Your objective: May I please have every record restated word for word, with the images left out?

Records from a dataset
++++++

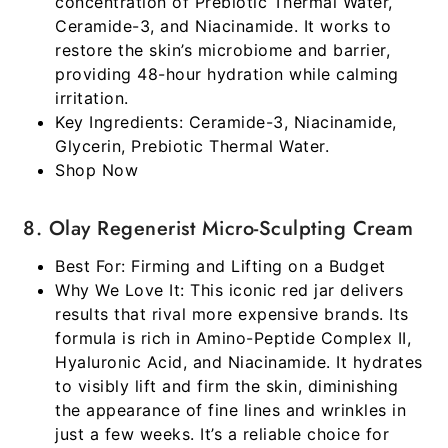
concentration of Prebiotic Thermal Water,
Ceramide-3, and Niacinamide. It works to
restore the skin’s microbiome and barrier,
providing 48-hour hydration while calming
irritation.
Key Ingredients:
Ceramide-3, Niacinamide,
Glycerin, Prebiotic Thermal Water.
Shop Now
8. Olay Regenerist Micro-Sculpting Cream
Best For:
Firming and Lifting on a Budget
Why We Love It:
This iconic red jar delivers
results that rival more expensive brands. Its
formula is rich in Amino-Peptide Complex II,
Hyaluronic Acid, and Niacinamide. It hydrates
to visibly lift and firm the skin, diminishing
the appearance of fine lines and wrinkles in
just a few weeks. It’s a reliable choice for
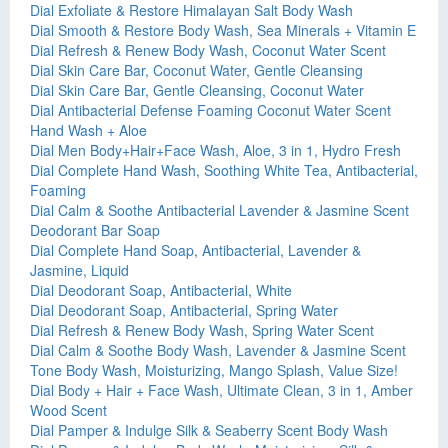
Dial Exfoliate & Restore Himalayan Salt Body Wash
Dial Smooth & Restore Body Wash, Sea Minerals + Vitamin E
Dial Refresh & Renew Body Wash, Coconut Water Scent
Dial Skin Care Bar, Coconut Water, Gentle Cleansing
Dial Skin Care Bar, Gentle Cleansing, Coconut Water
Dial Antibacterial Defense Foaming Coconut Water Scent
Hand Wash + Aloe
Dial Men Body+Hair+Face Wash, Aloe, 3 in 1, Hydro Fresh
Dial Complete Hand Wash, Soothing White Tea, Antibacterial,
Foaming
Dial Calm & Soothe Antibacterial Lavender & Jasmine Scent
Deodorant Bar Soap
Dial Complete Hand Soap, Antibacterial, Lavender &
Jasmine, Liquid
Dial Deodorant Soap, Antibacterial, White
Dial Deodorant Soap, Antibacterial, Spring Water
Dial Refresh & Renew Body Wash, Spring Water Scent
Dial Calm & Soothe Body Wash, Lavender & Jasmine Scent
Tone Body Wash, Moisturizing, Mango Splash, Value Size!
Dial Body + Hair + Face Wash, Ultimate Clean, 3 in 1, Amber
Wood Scent
Dial Pamper & Indulge Silk & Seaberry Scent Body Wash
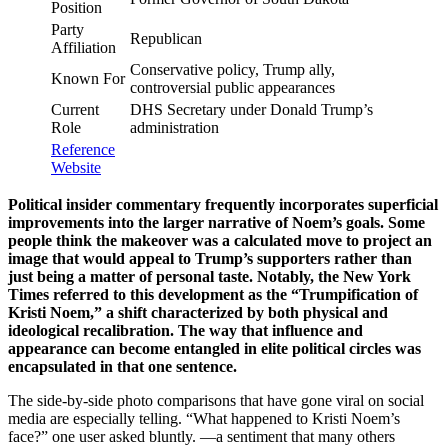
Position
Party
Republican
Affiliation
Conservative policy, Trump ally,
Known For
controversial public appearances
Current
DHS Secretary under Donald Trump’s
Role
administration
Reference
Website
Political insider commentary frequently incorporates superficial
improvements into the larger narrative of Noem’s goals. Some
people think the makeover was a calculated move to project an
image that would appeal to Trump’s supporters rather than
just being a matter of personal taste. Notably, the New York
Times referred to this development as the “Trumpification of
Kristi Noem,” a shift characterized by both physical and
ideological recalibration. The way that influence and
appearance can become entangled in elite political circles was
encapsulated in that one sentence.
The side-by-side photo comparisons that have gone viral on social
media are especially telling. “What happened to Kristi Noem’s
face?” one user asked bluntly. —a sentiment that many others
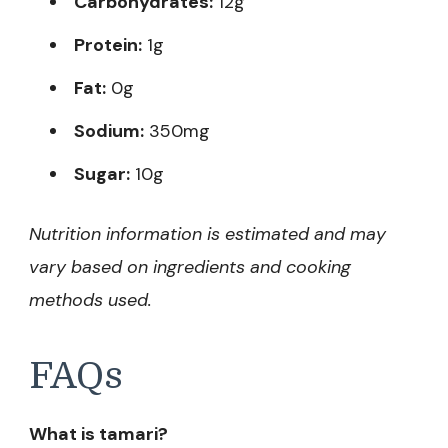
Carbohydrates:
12g
Protein:
1g
Fat:
0g
Sodium:
350mg
Sugar:
10g
Nutrition information is estimated and may
vary based on ingredients and cooking
methods used.
FAQs
What is tamari?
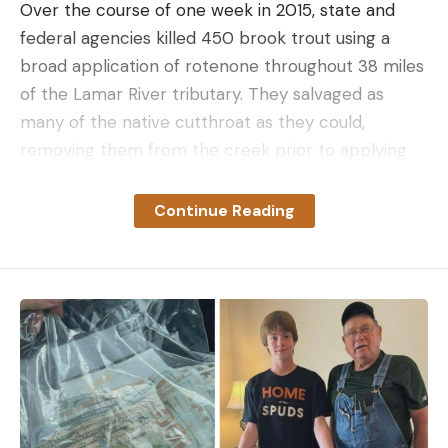
Over the course of one week in 2015, state and
federal agencies killed 450 brook trout using a
broad application of rotenone throughout 38 miles
of the Lamar River tributary. They salvaged as
many of the native cutthroat as they could,
removing them from the creek prior to applying
the poison, then putting them back in after the
toxins dissipated.
Continue Reading
After a few more spot treatments with rotenone,
Soda Butte was declared brook trout free. And it
stayed that way until last fall when an NPS
electrofishing crew shocked up more than a dozen
brookies along a one-mile stretch of Soda Butte.
NPS.
“It’s kind of like removing mice from an infested
house,” FWP fisheries biologist Shannon Blackburn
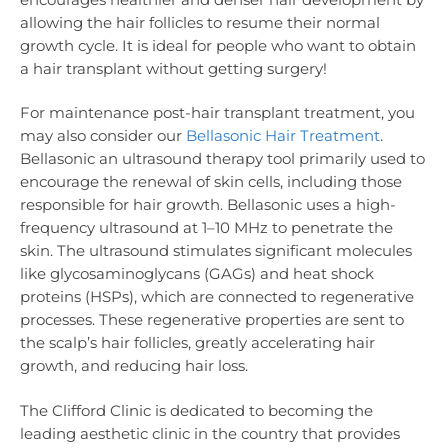
allowing the hair follicles to resume their normal
growth cycle. It is ideal for people who want to obtain
a hair transplant without getting surgery!
For maintenance post-hair transplant treatment, you
may also consider our
Bellasonic Hair Treatment
.
Bellasonic an ultrasound therapy tool primarily used to
encourage the renewal of skin cells, including those
responsible for hair growth. Bellasonic uses a high-
frequency ultrasound at 1–10 MHz to penetrate the
skin. The ultrasound stimulates significant molecules
like glycosaminoglycans (GAGs) and heat shock
proteins (HSPs), which are connected to regenerative
processes. These regenerative properties are sent to
the scalp’s hair follicles, greatly accelerating hair
growth, and reducing hair loss.
The Clifford Clinic is dedicated to becoming the
leading aesthetic clinic in the country that provides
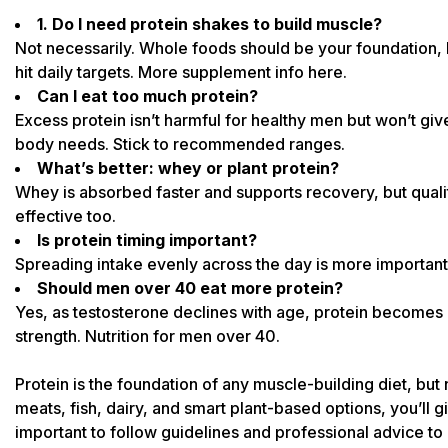
1. Do I need protein shakes to build muscle?
Not necessarily. Whole foods should be your foundation, 
hit daily targets. More supplement info
here
.
Can I eat too much protein?
Excess protein isn’t harmful for healthy men but won’t g
body needs. Stick to recommended ranges.
What’s better: whey or plant protein?
Whey is absorbed faster and supports recovery, but quali
effective too.
Is protein timing important?
Spreading intake evenly across the day is more important t
Should men over 40 eat more protein?
Yes, as testosterone declines with age, protein becomes
strength.
Nutrition for men over 40.
Protein is the foundation of any muscle-building diet, but n
meats, fish, dairy, and smart plant-based options, you’ll g
important to follow
guidelines and professional advice to 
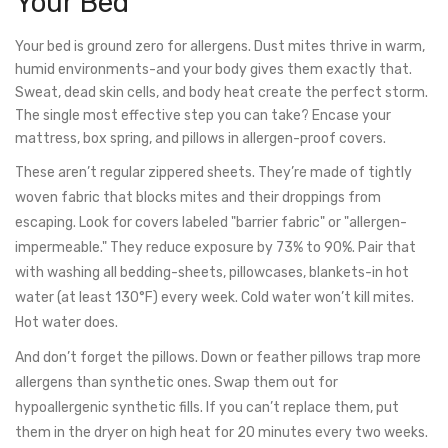
Your Bed
Your bed is ground zero for allergens. Dust mites thrive in warm,
humid environments-and your body gives them exactly that.
Sweat, dead skin cells, and body heat create the perfect storm.
The single most effective step you can take? Encase your
mattress, box spring, and pillows in allergen-proof covers.
These aren’t regular zippered sheets. They’re made of tightly
woven fabric that blocks mites and their droppings from
escaping. Look for covers labeled "barrier fabric" or "allergen-
impermeable." They reduce exposure by 73% to 90%. Pair that
with washing all bedding-sheets, pillowcases, blankets-in hot
water (at least 130°F) every week. Cold water won’t kill mites.
Hot water does.
And don’t forget the pillows. Down or feather pillows trap more
allergens than synthetic ones. Swap them out for
hypoallergenic synthetic fills. If you can’t replace them, put
them in the dryer on high heat for 20 minutes every two weeks.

++++++

Exercise answer:
concentration of Prebiotic Thermal Water,
Ceramide-3, and Niacinamide. It works to
restore the skin’s microbiome and barrier,
providing 48-hour hydration while calming
irritation.
Key Ingredients:
Ceramide-3, Niacinamide,
Glycerin, Prebiotic Thermal Water.
Shop Now
8. Olay Regenerist Micro-Sculpting Cream
Best For:
Firming and Lifting on a Budget
Why We Love It:
This iconic red jar delivers
results that rival more expensive brands. Its
formula is rich in Amino-Peptide Complex II,
Hyaluronic Acid, and Niacinamide. It hydrates
to visibly lift and firm the skin, diminishing
the appearance of fine lines and wrinkles in
just a few weeks. It’s a reliable choice for
Dial Exfoliate & Restore Himalayan Salt Body Wash
Dial Smooth & Restore Body Wash, Sea Minerals + Vitamin E
Dial Refresh & Renew Body Wash, Coconut Water Scent
Dial Skin Care Bar, Coconut Water, Gentle Cleansing
Dial Skin Care Bar, Gentle Cleansing, Coconut Water
Dial Antibacterial Defense Foaming Coconut Water Scent
Hand Wash + Aloe
Dial Men Body+Hair+Face Wash, Aloe, 3 in 1, Hydro Fresh
Dial Complete Hand Wash, Soothing White Tea, Antibacterial,
Foaming
Dial Calm & Soothe Antibacterial Lavender & Jasmine Scent
Deodorant Bar Soap
Dial Complete Hand Soap, Antibacterial, Lavender &
Jasmine, Liquid
Dial Deodorant Soap, Antibacterial, White
Dial Deodorant Soap, Antibacterial, Spring Water
Dial Refresh & Renew Body Wash, Spring Water Scent
Dial Calm & Soothe Body Wash, Lavender & Jasmine Scent
Tone Body Wash, Moisturizing, Mango Splash, Value Size!
Dial Body + Hair + Face Wash, Ultimate Clean, 3 in 1, Amber
Wood Scent
Dial Pamper & Indulge Silk & Seaberry Scent Body Wash
Position
Party
Republican
Affiliation
Conservative policy, Trump ally,
Known For
controversial public appearances
Current
DHS Secretary under Donald Trump’s
Role
administration
Reference
Website
Political insider commentary frequently incorporates superficial
improvements into the larger narrative of Noem’s goals. Some
people think the makeover was a calculated move to project an
image that would appeal to Trump’s supporters rather than
just being a matter of personal taste. Notably, the New York
Times referred to this development as the “Trumpification of
Kristi Noem,” a shift characterized by both physical and
ideological recalibration. The way that influence and
appearance can become entangled in elite political circles was
encapsulated in that one sentence.
The side-by-side photo comparisons that have gone viral on social
media are especially telling. “What happened to Kristi Noem’s
face?” one user asked bluntly. —a sentiment that many others
Carbohydrates:
12g
Protein:
1g
Fat:
0g
Sodium:
350mg
Sugar:
10g
Nutrition information is estimated and may
vary based on ingredients and cooking
methods used.
FAQs
What is tamari?
Over the course of one week in 2015, state and
federal agencies killed 450 brook trout using a
broad application of rotenone throughout 38 miles
of the Lamar River tributary. They salvaged as
many of the native cutthroat as they could,
removing them from the creek prior to applying
the poison, then putting them back in after the
toxins dissipated.
Continue Reading
After a few more spot treatments with rotenone,
Soda Butte was declared brook trout free. And it
stayed that way until last fall when an NPS
electrofishing crew shocked up more than a dozen
brookies along a one-mile stretch of Soda Butte.
NPS.
“It’s kind of like removing mice from an infested
house,” FWP fisheries biologist Shannon Blackburn
allowing the hair follicles to resume their normal
growth cycle. It is ideal for people who want to obtain
a hair transplant without getting surgery!
For maintenance post-hair transplant treatment, you
may also consider our
Bellasonic Hair Treatment
.
Bellasonic an ultrasound therapy tool primarily used to
encourage the renewal of skin cells, including those
responsible for hair growth. Bellasonic uses a high-
frequency ultrasound at 1–10 MHz to penetrate the
skin. The ultrasound stimulates significant molecules
like glycosaminoglycans (GAGs) and heat shock
proteins (HSPs), which are connected to regenerative
processes. These regenerative properties are sent to
the scalp’s hair follicles, greatly accelerating hair
growth, and reducing hair loss.
The Clifford Clinic is dedicated to becoming the
leading aesthetic clinic in the country that provides
1. Do I need protein shakes to build muscle?
Not necessarily. Whole foods should be your foundation, 
hit daily targets. More supplement info
here
.
Can I eat too much protein?
Excess protein isn’t harmful for healthy men but won’t g
body needs. Stick to recommended ranges.
What’s better: whey or plant protein?
Whey is absorbed faster and supports recovery, but quali
effective too.
Is protein timing important?
Spreading intake evenly across the day is more important t
Should men over 40 eat more protein?
Yes, as testosterone declines with age, protein becomes
strength.
Nutrition for men over 40.
Protein is the foundation of any muscle-building diet, but n
meats, fish, dairy, and smart plant-based options, you’ll g
important to follow
guidelines and professional advice to 
Your Bed
Your bed is ground zero for allergens. Dust mites thrive in warm,
humid environments-and your body gives them exactly that.
Sweat, dead skin cells, and body heat create the perfect storm.
The single most effective step you can take? Encase your
mattress, box spring, and pillows in allergen-proof covers.
These aren’t regular zippered sheets. They’re made of tightly
woven fabric that blocks mites and their droppings from
escaping. Look for covers labeled "barrier fabric" or "allergen-
impermeable." They reduce exposure by 73% to 90%. Pair that
with washing all bedding-sheets, pillowcases, blankets-in hot
water (at least 130°F) every week. Cold water won’t kill mites.
Hot water does.
And don’t forget the pillows. Down or feather pillows trap more
allergens than synthetic ones. Swap them out for
hypoallergenic synthetic fills. If you can’t replace them, put
them in the dryer on high heat for 20 minutes every two weeks.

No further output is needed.